P041 HTLV-I is the causative agent of a chronic progressive myelopathy (HAM/TSP). In this disease, lesions of the central nervous system (CNS) are associated with perivascular and lymphocytic infiltration. We and others have hypothesized that T-lymphocytes infiltrating the CNS may play a critical role in HAM/TSP. Here, we show that a transient contact of rat or human astrocytes in primary culture with T lymphocytes chronically infected by HTLV-I is sufficient to infect these astrocytes and impair some of their major metabolic functions. Thus, the uptake of extracellular glutamate, which is primarily astrocytic in brain, was decreased by more than 50% in the late stage of infection. The expression of glial transporter GLT-1 was concomittantly decreased. The expression of astrocytic enzymes catabolizing glutamate was increased for glutamine synthetase (GS) and decreased for glutamate dehydrogenase (GDH).
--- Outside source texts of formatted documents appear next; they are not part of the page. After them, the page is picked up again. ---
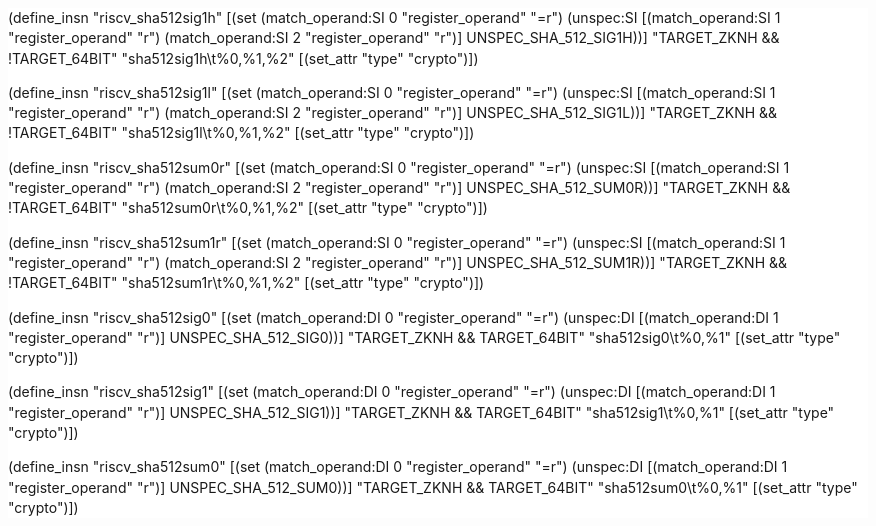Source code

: (define_insn "riscv_sha512sig1h"
  [(set (match_operand:SI 0 "register_operand" "=r")
        (unspec:SI [(match_operand:SI 1 "register_operand" "r")
                   (match_operand:SI 2 "register_operand" "r")]
                   UNSPEC_SHA_512_SIG1H))]
  "TARGET_ZKNH && !TARGET_64BIT"
  "sha512sig1h\t%0,%1,%2"
  [(set_attr "type" "crypto")])

(define_insn "riscv_sha512sig1l"
  [(set (match_operand:SI 0 "register_operand" "=r")
        (unspec:SI [(match_operand:SI 1 "register_operand" "r")
                   (match_operand:SI 2 "register_operand" "r")]
                   UNSPEC_SHA_512_SIG1L))]
  "TARGET_ZKNH && !TARGET_64BIT"
  "sha512sig1l\t%0,%1,%2"
  [(set_attr "type" "crypto")])

(define_insn "riscv_sha512sum0r"
  [(set (match_operand:SI 0 "register_operand" "=r")
        (unspec:SI [(match_operand:SI 1 "register_operand" "r")
                   (match_operand:SI 2 "register_operand" "r")]
                   UNSPEC_SHA_512_SUM0R))]
  "TARGET_ZKNH && !TARGET_64BIT"
  "sha512sum0r\t%0,%1,%2"
  [(set_attr "type" "crypto")])

(define_insn "riscv_sha512sum1r"
  [(set (match_operand:SI 0 "register_operand" "=r")
        (unspec:SI [(match_operand:SI 1 "register_operand" "r")
                   (match_operand:SI 2 "register_operand" "r")]
                   UNSPEC_SHA_512_SUM1R))]
  "TARGET_ZKNH && !TARGET_64BIT"
  "sha512sum1r\t%0,%1,%2"
  [(set_attr "type" "crypto")])

(define_insn "riscv_sha512sig0"
  [(set (match_operand:DI 0 "register_operand" "=r")
        (unspec:DI [(match_operand:DI 1 "register_operand" "r")]
                   UNSPEC_SHA_512_SIG0))]
  "TARGET_ZKNH && TARGET_64BIT"
  "sha512sig0\t%0,%1"
  [(set_attr "type" "crypto")])

(define_insn "riscv_sha512sig1"
  [(set (match_operand:DI 0 "register_operand" "=r")
        (unspec:DI [(match_operand:DI 1 "register_operand" "r")]
                   UNSPEC_SHA_512_SIG1))]
  "TARGET_ZKNH && TARGET_64BIT"
  "sha512sig1\t%0,%1"
  [(set_attr "type" "crypto")])

(define_insn "riscv_sha512sum0"
  [(set (match_operand:DI 0 "register_operand" "=r")
        (unspec:DI [(match_operand:DI 1 "register_operand" "r")]
                   UNSPEC_SHA_512_SUM0))]
  "TARGET_ZKNH && TARGET_64BIT"
  "sha512sum0\t%0,%1"
  [(set_attr "type" "crypto")])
We have previously shown that the viral protein Tax-1 may transactivate GS promoter to induce the over-expression of the enzyme. Such hypothesis was further substantiated by the positive correlation herein observed between the mRNAs content encoding Tax-1 and the changes in GS and GDH expression. It should be stressed that even non-infectious HTLV-I T-lymphocytes produced similar alterations, presumably via secreted cytokines and Tax-1. We observed that TNFa was able to decrease glutamate uptake in astrocytes in a dose-dependent fashion. As Tax-1 stimulates the secretion of TNFa by astrocytes, HTLV-I infection and subsequently secreted cytokines may affect astrocytes to favor metabolic pathways leading to accumulation of extracellular glutamate, which in turn, may impair neuronal or oligodendrocytic function and survival. This work was supported by INSERM, ANRS and Sidaction.